In PostRename, FltGetFileNameInformation should return you the new name of the renamed file. However, it appears there’s a “feature” in the network file systems that results in you being returned the old (source) name after a rename. There does not appear to be any way to avoid or fix this behavior, so if you call FltGetFileNameInformation in PostRename on the network you’re dealing with the wrong name.
You can “fix” this by instead caching the result of FltGetDestinationFileNameInformation in PreRename.
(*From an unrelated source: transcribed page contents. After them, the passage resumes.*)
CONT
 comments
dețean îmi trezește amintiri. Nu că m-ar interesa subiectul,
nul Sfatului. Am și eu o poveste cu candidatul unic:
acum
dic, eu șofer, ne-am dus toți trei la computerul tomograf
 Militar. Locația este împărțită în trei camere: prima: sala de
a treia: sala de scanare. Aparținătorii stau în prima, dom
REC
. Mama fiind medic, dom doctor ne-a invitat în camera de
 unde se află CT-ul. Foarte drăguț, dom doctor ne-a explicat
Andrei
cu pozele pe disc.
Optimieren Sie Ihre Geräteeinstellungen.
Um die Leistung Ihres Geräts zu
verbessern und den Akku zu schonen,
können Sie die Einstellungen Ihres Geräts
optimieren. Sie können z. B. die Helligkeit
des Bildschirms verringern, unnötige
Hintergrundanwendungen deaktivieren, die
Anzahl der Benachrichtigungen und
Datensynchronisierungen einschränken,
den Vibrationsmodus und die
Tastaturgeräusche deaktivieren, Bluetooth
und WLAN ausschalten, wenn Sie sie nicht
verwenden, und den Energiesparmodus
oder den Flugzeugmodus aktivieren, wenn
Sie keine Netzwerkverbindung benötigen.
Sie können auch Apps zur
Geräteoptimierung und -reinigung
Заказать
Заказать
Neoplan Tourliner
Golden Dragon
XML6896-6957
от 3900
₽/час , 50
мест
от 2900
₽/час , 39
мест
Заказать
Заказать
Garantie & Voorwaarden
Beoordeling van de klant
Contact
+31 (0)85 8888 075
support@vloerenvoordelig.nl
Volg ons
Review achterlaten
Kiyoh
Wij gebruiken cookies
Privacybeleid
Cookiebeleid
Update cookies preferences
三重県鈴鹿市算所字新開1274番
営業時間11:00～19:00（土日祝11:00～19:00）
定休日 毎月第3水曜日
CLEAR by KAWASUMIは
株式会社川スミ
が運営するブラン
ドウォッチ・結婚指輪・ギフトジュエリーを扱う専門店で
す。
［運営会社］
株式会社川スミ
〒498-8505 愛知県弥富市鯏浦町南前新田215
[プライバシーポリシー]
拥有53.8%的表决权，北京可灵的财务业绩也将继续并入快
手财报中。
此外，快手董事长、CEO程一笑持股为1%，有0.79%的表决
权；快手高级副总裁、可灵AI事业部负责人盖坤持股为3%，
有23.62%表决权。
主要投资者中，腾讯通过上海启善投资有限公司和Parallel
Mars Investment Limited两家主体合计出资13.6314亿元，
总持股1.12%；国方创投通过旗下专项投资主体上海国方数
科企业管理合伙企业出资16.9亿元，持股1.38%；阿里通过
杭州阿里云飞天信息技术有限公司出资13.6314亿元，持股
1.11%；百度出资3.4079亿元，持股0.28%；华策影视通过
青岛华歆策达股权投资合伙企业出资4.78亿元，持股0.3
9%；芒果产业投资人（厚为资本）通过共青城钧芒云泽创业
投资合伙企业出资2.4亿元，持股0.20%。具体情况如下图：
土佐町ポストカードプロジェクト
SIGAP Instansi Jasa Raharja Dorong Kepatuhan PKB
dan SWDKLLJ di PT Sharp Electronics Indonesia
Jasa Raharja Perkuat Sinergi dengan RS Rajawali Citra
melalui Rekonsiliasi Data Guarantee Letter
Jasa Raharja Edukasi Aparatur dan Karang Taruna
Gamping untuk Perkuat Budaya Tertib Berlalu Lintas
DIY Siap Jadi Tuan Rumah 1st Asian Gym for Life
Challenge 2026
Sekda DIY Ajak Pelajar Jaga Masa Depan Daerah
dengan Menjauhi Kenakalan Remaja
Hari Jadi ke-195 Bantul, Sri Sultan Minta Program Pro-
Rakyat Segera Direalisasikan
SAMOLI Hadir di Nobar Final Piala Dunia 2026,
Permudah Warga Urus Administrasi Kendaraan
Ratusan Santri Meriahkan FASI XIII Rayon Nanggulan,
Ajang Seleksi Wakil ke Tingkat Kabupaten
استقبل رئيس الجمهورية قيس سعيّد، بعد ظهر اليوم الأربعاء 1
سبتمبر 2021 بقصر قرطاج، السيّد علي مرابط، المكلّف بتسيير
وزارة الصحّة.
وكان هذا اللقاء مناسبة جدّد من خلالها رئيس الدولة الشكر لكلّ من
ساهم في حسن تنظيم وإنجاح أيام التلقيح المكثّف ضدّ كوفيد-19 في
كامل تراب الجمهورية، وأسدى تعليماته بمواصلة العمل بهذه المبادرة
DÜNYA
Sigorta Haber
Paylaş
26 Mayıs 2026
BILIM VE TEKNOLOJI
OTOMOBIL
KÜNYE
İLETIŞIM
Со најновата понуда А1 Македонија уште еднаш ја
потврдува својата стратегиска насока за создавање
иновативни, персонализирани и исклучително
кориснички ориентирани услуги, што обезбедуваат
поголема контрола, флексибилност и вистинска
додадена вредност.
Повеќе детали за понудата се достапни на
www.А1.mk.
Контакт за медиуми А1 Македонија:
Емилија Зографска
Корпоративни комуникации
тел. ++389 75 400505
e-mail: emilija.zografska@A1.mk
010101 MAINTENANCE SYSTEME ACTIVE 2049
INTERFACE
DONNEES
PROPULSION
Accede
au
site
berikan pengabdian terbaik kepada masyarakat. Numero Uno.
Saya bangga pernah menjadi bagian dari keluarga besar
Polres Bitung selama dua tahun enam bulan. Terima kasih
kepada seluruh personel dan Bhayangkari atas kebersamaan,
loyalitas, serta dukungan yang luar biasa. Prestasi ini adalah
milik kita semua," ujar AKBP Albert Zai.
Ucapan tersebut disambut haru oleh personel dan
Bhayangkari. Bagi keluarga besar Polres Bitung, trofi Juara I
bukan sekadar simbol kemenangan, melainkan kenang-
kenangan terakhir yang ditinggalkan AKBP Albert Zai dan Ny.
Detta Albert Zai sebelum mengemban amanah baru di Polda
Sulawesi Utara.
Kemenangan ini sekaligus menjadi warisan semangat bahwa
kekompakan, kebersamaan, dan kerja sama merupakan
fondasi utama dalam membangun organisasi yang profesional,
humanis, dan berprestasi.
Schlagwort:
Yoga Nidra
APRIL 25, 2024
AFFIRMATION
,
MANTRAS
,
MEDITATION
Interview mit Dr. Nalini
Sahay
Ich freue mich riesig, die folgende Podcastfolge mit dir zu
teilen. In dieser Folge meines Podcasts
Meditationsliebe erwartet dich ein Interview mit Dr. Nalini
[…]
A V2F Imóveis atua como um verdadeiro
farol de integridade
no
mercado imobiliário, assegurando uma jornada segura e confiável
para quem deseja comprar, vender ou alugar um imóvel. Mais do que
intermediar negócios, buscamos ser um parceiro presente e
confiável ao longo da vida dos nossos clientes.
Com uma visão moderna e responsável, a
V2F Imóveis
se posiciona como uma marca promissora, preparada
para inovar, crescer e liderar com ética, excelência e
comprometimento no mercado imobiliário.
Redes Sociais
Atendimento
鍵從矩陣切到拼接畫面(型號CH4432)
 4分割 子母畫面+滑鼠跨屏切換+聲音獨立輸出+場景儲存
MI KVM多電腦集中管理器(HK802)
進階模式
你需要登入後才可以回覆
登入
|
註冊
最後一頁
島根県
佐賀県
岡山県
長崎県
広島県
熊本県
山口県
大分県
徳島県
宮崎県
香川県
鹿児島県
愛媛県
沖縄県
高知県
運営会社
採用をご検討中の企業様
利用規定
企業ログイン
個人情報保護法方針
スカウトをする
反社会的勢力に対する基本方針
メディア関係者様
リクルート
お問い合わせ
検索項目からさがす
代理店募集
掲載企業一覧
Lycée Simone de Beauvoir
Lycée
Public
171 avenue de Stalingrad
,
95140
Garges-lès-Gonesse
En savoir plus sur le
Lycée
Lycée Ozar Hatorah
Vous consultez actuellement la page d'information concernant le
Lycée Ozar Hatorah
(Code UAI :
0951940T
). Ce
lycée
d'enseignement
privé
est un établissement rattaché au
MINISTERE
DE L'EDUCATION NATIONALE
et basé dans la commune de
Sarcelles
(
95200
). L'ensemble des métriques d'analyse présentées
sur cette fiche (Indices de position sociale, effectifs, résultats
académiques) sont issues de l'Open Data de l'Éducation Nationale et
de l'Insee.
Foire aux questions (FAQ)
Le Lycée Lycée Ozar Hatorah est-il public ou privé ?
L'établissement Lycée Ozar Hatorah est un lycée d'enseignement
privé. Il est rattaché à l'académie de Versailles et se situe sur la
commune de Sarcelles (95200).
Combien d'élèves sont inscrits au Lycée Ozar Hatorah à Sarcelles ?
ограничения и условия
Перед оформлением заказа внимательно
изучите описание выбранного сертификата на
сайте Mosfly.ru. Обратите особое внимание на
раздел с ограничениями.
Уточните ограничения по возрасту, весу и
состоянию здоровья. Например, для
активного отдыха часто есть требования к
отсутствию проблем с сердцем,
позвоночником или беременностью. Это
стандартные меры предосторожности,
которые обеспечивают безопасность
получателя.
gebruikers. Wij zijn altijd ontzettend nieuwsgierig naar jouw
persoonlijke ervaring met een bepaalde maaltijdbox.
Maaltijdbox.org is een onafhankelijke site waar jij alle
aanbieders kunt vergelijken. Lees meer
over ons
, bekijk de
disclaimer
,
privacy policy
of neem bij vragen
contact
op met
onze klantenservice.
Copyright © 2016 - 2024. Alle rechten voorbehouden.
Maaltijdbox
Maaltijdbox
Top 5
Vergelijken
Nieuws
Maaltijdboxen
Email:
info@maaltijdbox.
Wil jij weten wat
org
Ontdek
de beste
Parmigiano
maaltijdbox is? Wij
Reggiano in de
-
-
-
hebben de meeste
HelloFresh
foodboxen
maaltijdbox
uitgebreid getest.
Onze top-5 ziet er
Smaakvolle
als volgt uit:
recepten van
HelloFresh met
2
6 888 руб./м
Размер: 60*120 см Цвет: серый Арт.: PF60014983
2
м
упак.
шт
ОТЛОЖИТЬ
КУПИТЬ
The only problem with this is that renames are subject to name tunneling…
When you delete a file the Windows file systems will cache some of the file’s metadata in something called a “tunnel cache”. If you then quickly create or rename a file to the recently deleted name, the file system restores some of the previously deleted file’s attributes. Of primary interest to our story is that if you delete a file using its short name and then recreate the file using its short name, the original long name is magically restored (strange but true).
It’s a bit tricky to demonstrate the effect of the tunnel cache using standard Windows utilities, so I wrote a quick utility to demonstrate the tunnel cache behavior:
This brings us back to our rename problem. For example, a rename to “LONGNA~1.TXT” might actually result in a file being renamed to “LONG NAME.TXT”. The destination name you queried with FltGetDestinationFileNameInformation is still accurate in that case (i.e. the file does have the short name LONGNA~1.TXT), but it’s not been properly normalized. The way you fix this is on a local file system is by calling FltGetTunneledName in the PostRename callback, but that also returns you the incorrect old name on the network.
I’ve been trying to think of how to properly fix this and it would be pretty complicated to properly normalize the name yourself. Basically you would either need to open the destination file or containing directory and look to see if the name was tunneled. This isn’t too terrible, except things are always complicated on the network due to permissions. So, if you care about renames on the network, I’d stick with FltGetDestinationFileNameInformation in PreRename and know that the file component of the destination name might not be normalized.